Would you transcribe the whole listing exactly and drop its images?

================================

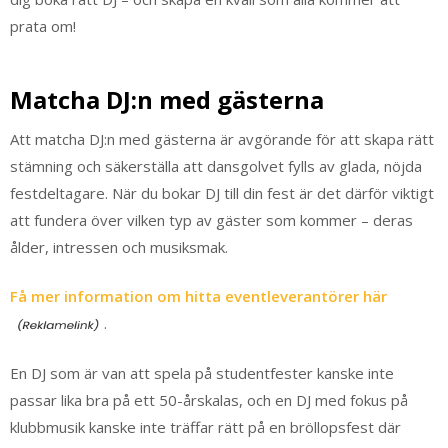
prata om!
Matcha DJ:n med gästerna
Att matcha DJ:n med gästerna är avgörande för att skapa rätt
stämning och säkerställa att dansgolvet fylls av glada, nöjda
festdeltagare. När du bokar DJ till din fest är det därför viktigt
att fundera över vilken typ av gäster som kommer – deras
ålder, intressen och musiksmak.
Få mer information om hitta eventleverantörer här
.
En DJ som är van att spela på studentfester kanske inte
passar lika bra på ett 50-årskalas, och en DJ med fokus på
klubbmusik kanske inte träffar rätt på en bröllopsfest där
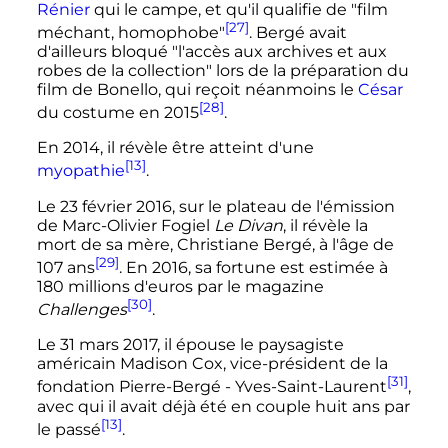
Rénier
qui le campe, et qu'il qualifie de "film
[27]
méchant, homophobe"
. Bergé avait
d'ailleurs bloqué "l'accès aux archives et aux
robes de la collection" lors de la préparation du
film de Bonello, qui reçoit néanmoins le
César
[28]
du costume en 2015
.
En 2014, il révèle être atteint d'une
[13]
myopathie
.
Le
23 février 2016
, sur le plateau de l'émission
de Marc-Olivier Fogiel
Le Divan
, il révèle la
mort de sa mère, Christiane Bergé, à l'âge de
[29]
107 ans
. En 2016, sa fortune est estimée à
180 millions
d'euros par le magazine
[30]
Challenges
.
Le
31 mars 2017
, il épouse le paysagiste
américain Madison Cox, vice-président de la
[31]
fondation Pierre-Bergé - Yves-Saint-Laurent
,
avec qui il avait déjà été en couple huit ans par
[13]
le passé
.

================================

FINISHED TASK
prata om!
Matcha DJ:n med gästerna
Att matcha DJ:n med gästerna är avgörande för att skapa rätt
stämning och säkerställa att dansgolvet fylls av glada, nöjda
festdeltagare. När du bokar DJ till din fest är det därför viktigt
att fundera över vilken typ av gäster som kommer – deras
ålder, intressen och musiksmak.
Få mer information om hitta eventleverantörer här
.
En DJ som är van att spela på studentfester kanske inte
passar lika bra på ett 50-årskalas, och en DJ med fokus på
klubbmusik kanske inte träffar rätt på en bröllopsfest där
Rénier
qui le campe, et qu'il qualifie de "film
[27]
méchant, homophobe"
. Bergé avait
d'ailleurs bloqué "l'accès aux archives et aux
robes de la collection" lors de la préparation du
film de Bonello, qui reçoit néanmoins le
César
[28]
du costume en 2015
.
En 2014, il révèle être atteint d'une
[13]
myopathie
.
Le
23 février 2016
, sur le plateau de l'émission
de Marc-Olivier Fogiel
Le Divan
, il révèle la
mort de sa mère, Christiane Bergé, à l'âge de
[29]
107 ans
. En 2016, sa fortune est estimée à
180 millions
d'euros par le magazine
[30]
Challenges
.
Le
31 mars 2017
, il épouse le paysagiste
américain Madison Cox, vice-président de la
[31]
fondation Pierre-Bergé - Yves-Saint-Laurent
,
avec qui il avait déjà été en couple huit ans par
[13]
le passé
.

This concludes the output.